I think overall this post plays into a few common negative stereotypes of EA: Enthusiastic well-meaning people (sometimes with a grandiose LoTR reference username) proposing grand plans to solve an enormously complex problem without really acknowledging or understanding the nuance.
Suggesting that we simply develop an algorithm to identify “high quality content” and that a combination of crowds and experts will reliably be able to identify factual vs non-factual information seems to completely miss the point of the problem, which is that both of these things are extremely difficult and that’s why we have a disinformation crisis.
Responding to this because I think it discourages a new user from trying to engage and test their ideas against a larger audience, maybe some of whom have relevant expertise, and maybe some of those will engage—seems like a decent way to try and learn. Of course, good intentions to solve a ‘disinformation crisis’ like this aren’t sufficient, ideally we would be able to perform serious analysis on the problem (scale, neglectedness, tractability and all that fun stuff I guess) and in this case, seems like tractability may be most relevant. I think your second paragraph is useful in mentioning that this is extremely difficult to implement but also just gestures at the problem’s existence as evidence.
I share this impression though, that disinformation is difficult and also had a kinda knee-jerk about “high quality content”. But idk, I feel like engaging with the piece with more of a yes-and attitude to encourage entrepreneurial young minds and/or more relevant facts of the domain could be a better contribution.

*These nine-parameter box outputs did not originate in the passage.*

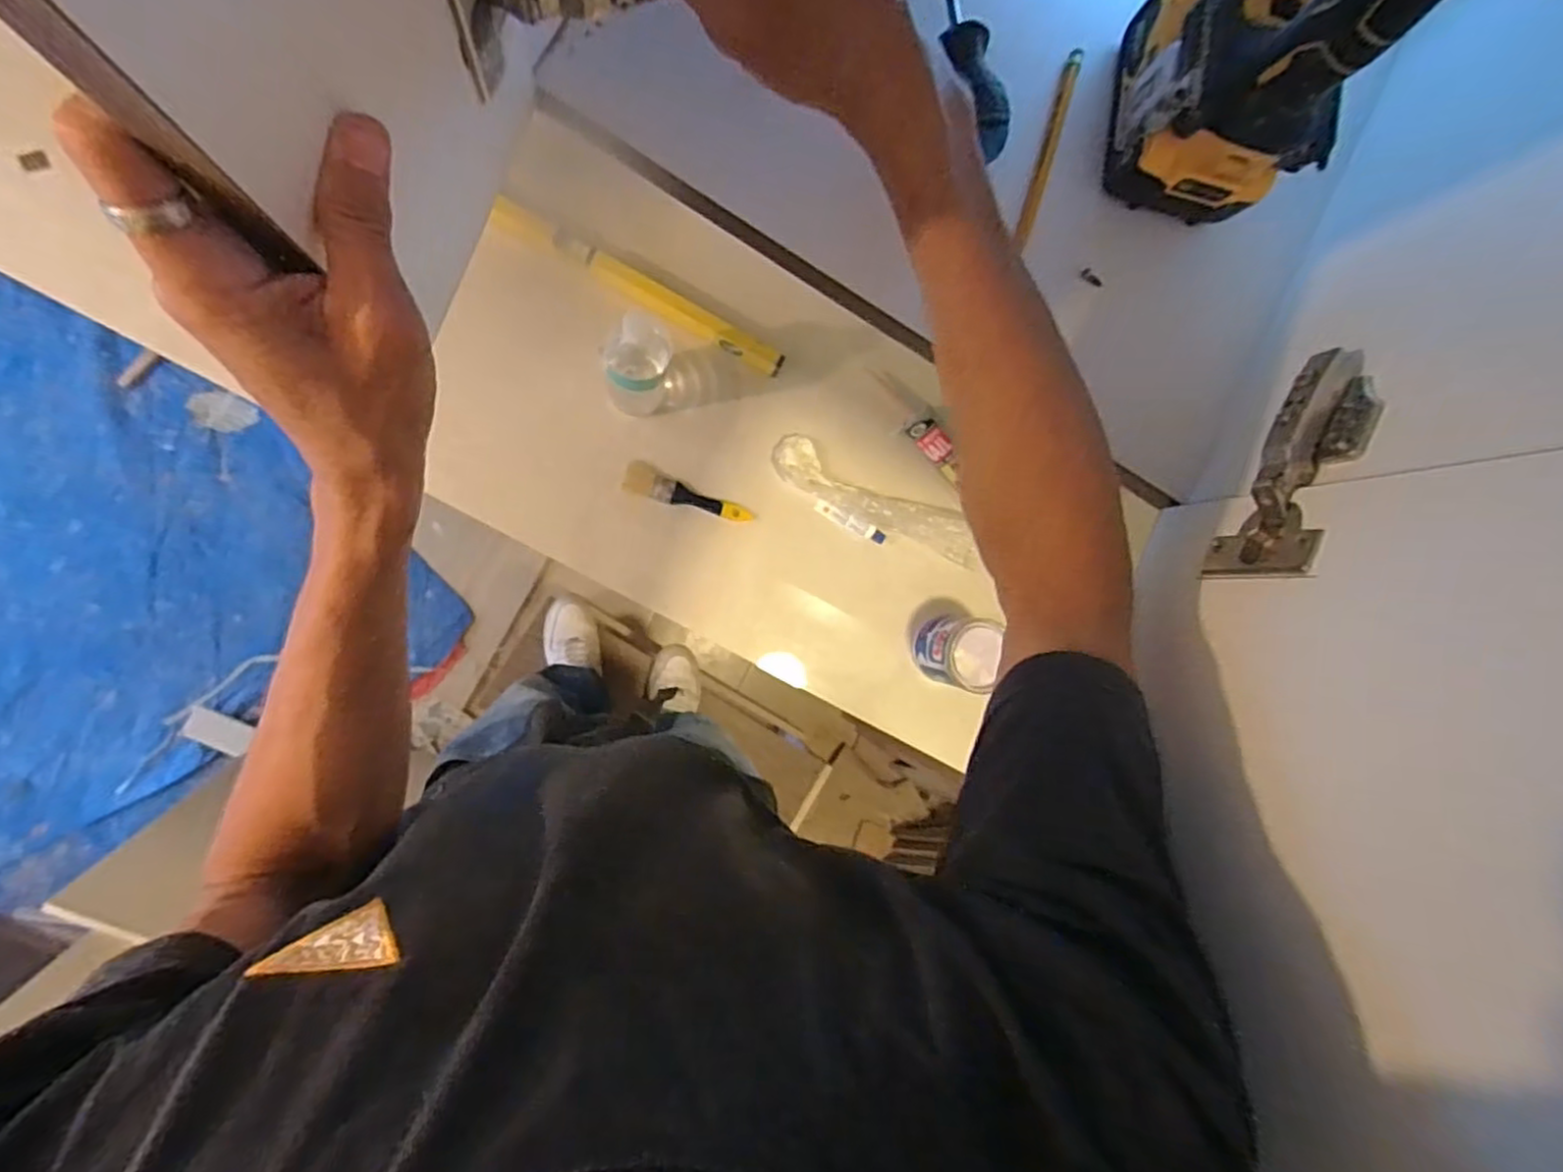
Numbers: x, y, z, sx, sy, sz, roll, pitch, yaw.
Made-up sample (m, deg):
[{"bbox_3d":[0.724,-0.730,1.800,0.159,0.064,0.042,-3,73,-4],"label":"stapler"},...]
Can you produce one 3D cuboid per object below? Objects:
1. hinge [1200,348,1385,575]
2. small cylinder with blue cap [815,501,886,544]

But I’m doing the same thing and just being meta here, which is easy, so I’ll try too in another comment
It is true that this is not likely to solve the disinformation crisis. It is also true that the successful implementation of such a platform would be quite difficult. However, there are reasons why I outlined the platform as I did:
Small online newsrooms like 404 media have recently come into existence with subscriber based models that allow them to produce high quality content while catering to specialised audiences. If the sufficient resources are there to attract high quality reporters (whom I note in the post perform a function that cannot be easily replaced by algorithms), then the platform has a good chance of producing technical, scientific, or cause based news that is worthy of reading on its own.
Subreddits have been widely noted as efficient ways of finding answers to complex domain-specific questions, largely because they concentrate a domain-specific regular technical userbase and feature ruthless downvoting for posts that spread misinformation. Similarly, facebook’s system of emoji reacts has been found to correlate certain reactions strongly with inflammatory news spreading. Of course, both of these platforms have monetisation incentives that mean that they cannot act properly on these signals. A subscription based model would hopefully reduce these perverse incentives and allow for better algorithms than exist today.

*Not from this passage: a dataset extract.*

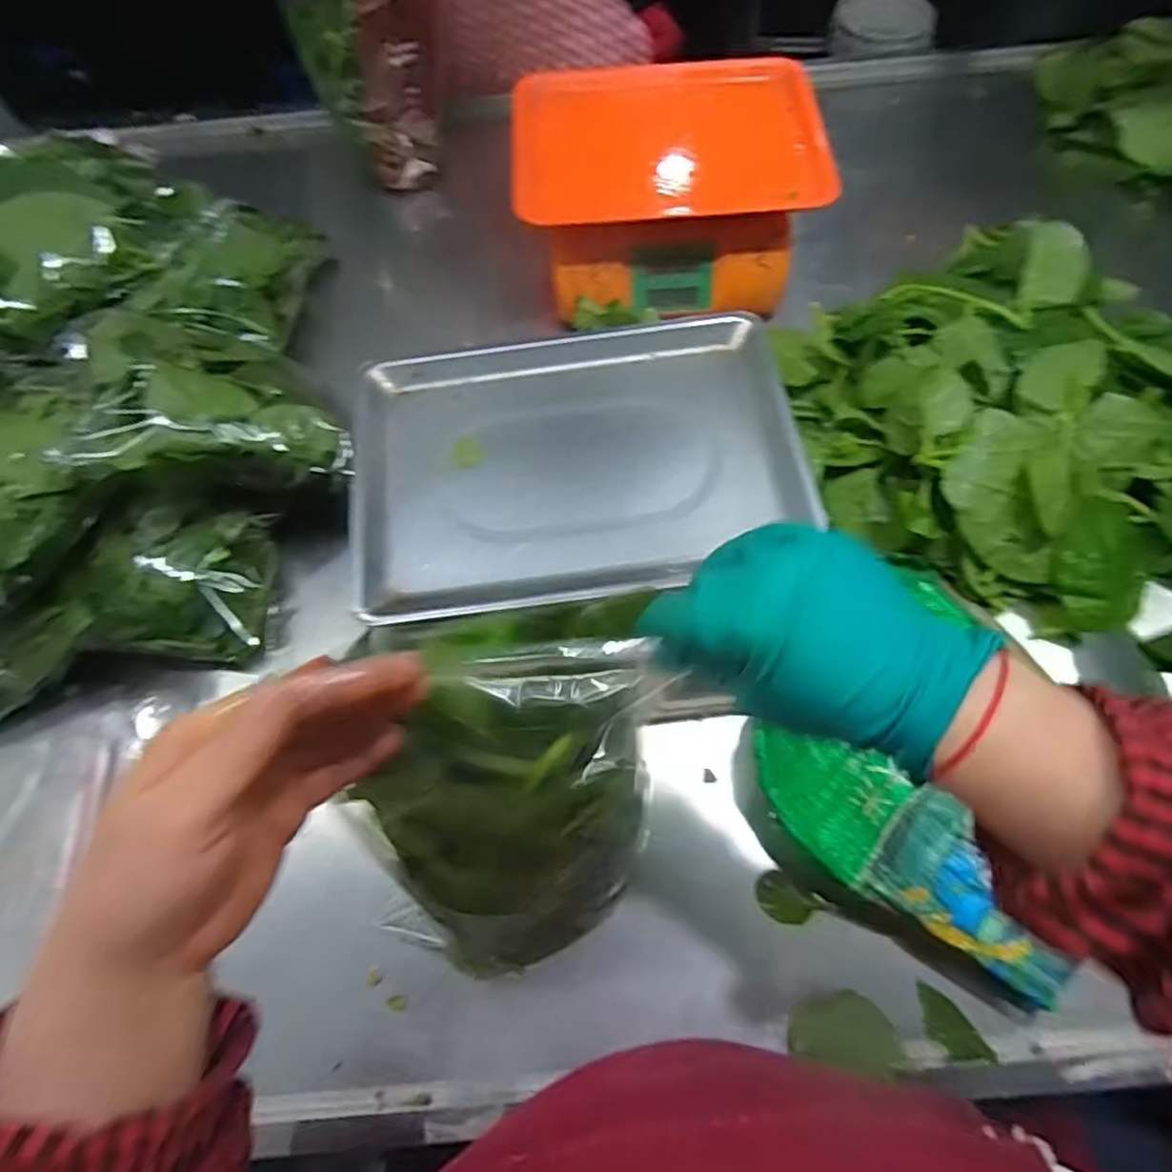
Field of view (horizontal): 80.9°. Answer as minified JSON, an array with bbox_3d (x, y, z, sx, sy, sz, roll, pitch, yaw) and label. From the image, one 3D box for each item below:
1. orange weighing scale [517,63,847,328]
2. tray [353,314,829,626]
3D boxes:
[{"bbox_3d":[0.078,-0.400,0.688,0.288,0.103,0.236,-2,65,1],"label":"orange weighing scale"},{"bbox_3d":[-0.010,-0.096,0.537,0.338,0.034,0.237,-11,65,-3],"label":"tray"}]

“High Quality” as an indicator here is not about the quality of the reporting, evidence etc. in a given link but “relative quality” in a manner similar to content-agnostic ranking algorithms like PageRank. Since the model approximates news tickers with new links coming in over time rather than having websites linking to each other spatially, a version of reddit’s content ranking algorithms (which are open sourced) can be used.

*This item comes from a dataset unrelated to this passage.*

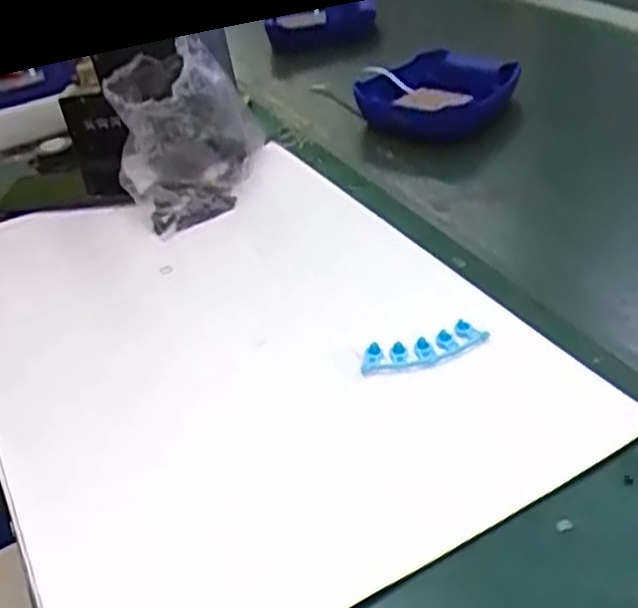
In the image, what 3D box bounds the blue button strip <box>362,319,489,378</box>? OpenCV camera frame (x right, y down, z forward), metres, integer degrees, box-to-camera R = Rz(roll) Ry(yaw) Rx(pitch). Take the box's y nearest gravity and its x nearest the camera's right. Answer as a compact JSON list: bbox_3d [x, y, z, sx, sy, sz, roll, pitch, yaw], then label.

Finally, I understand being dismissive of certain expert groups and some forms of crowd based information sourcing. However, if you reject both of them at once then we’re really left with quite limited options for information gathering.
Again, this is not a solution in the sense of a silver bullet. But it is also not as fanciful as perhaps it appears at first glance. A lot of the technology is here, and with the proper investment and application it can be used to provide a positive impact.